** Start of RECORDED INFORMATION **

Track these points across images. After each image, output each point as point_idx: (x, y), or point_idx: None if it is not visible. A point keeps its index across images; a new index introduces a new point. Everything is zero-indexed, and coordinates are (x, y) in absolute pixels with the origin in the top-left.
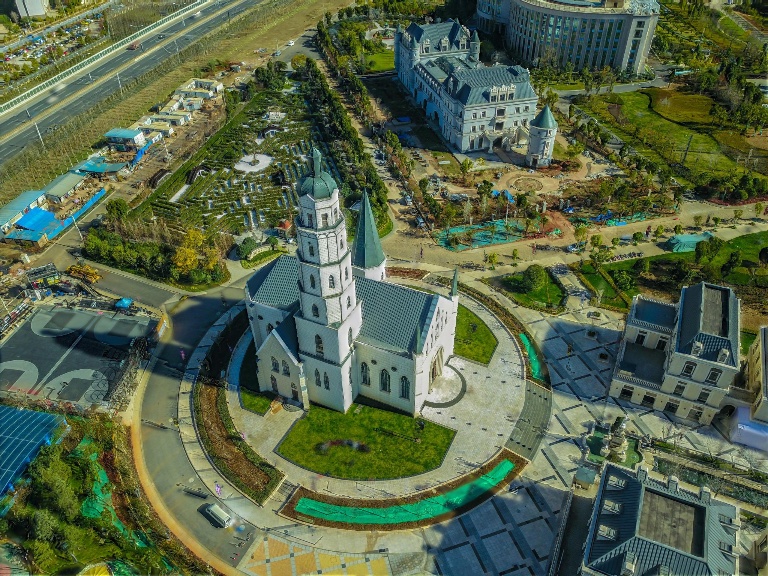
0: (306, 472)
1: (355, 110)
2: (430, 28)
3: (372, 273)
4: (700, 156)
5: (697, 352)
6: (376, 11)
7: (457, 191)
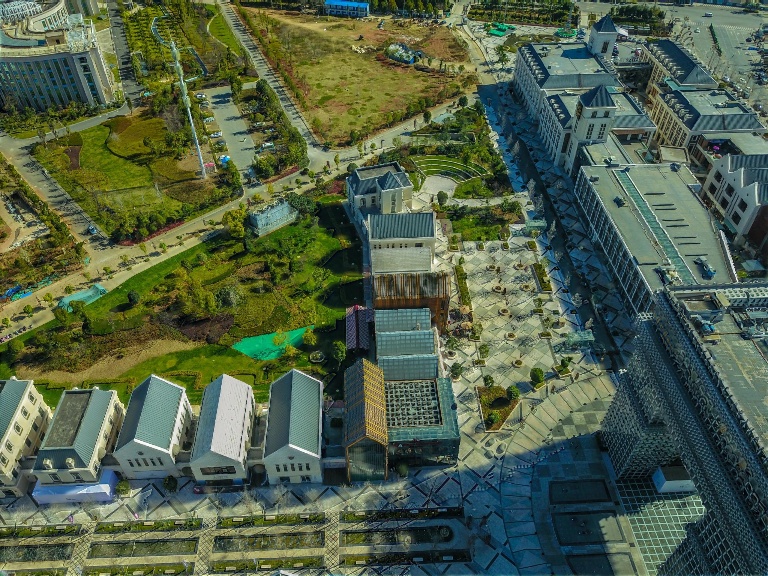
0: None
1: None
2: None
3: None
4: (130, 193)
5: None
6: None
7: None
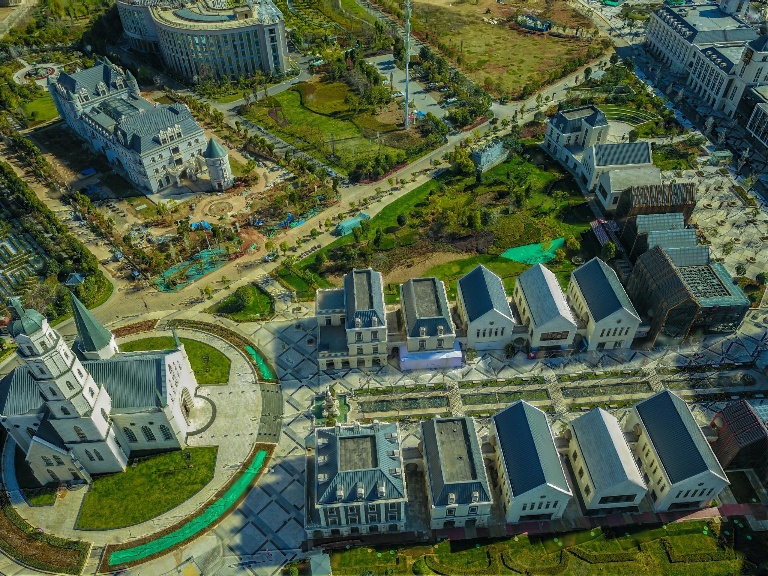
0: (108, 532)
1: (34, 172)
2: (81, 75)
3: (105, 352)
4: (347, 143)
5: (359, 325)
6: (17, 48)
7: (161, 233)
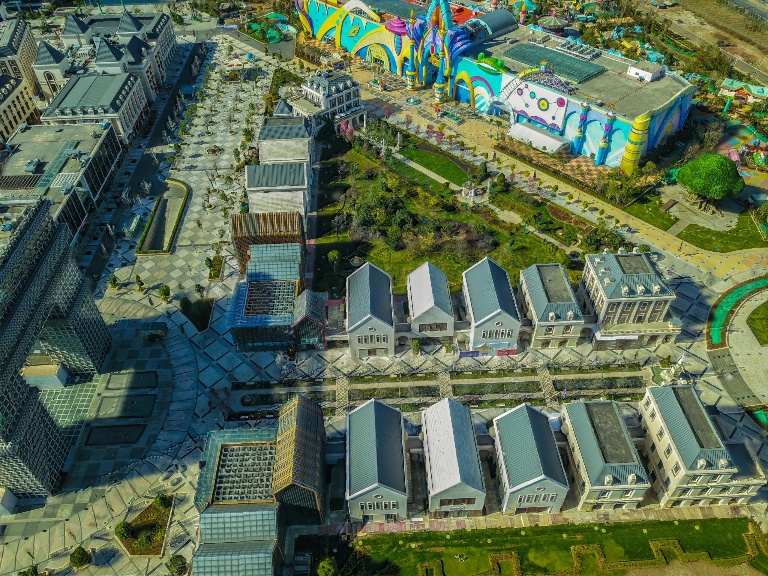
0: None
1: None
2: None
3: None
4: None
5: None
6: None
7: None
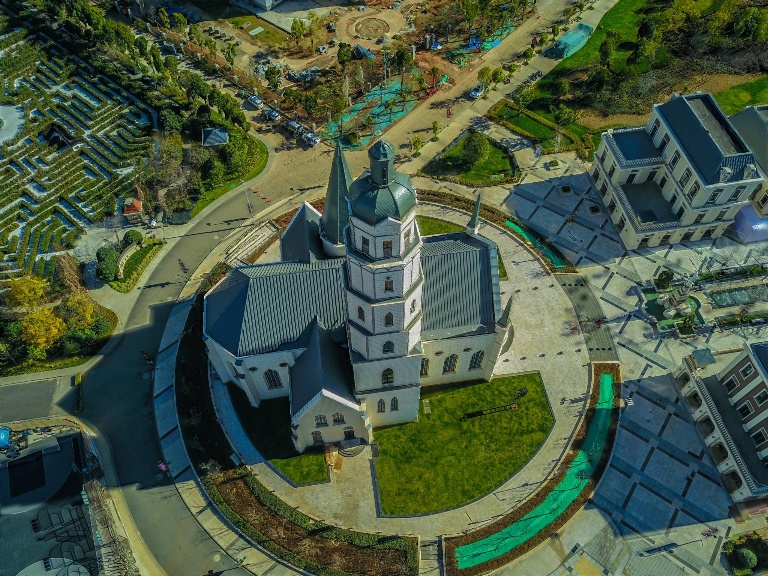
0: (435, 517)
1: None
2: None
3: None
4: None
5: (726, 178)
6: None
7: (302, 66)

** End of RECORDED INFORMATION **

__GIVEN EXERCISE__: Collect each line of the entries in which the word "images" appears, and copy those lines out.

__WRITTEN RESPONSE__:
Track these points across images. After each image, output each point as point_idx: (x, y), or point_idx: None if it is not visible. A point keeps its index across images; a new index introduces a new point. Everything is zero-indexed, and coordinates are (x, y) in absolute pixels with the origin in the top-left.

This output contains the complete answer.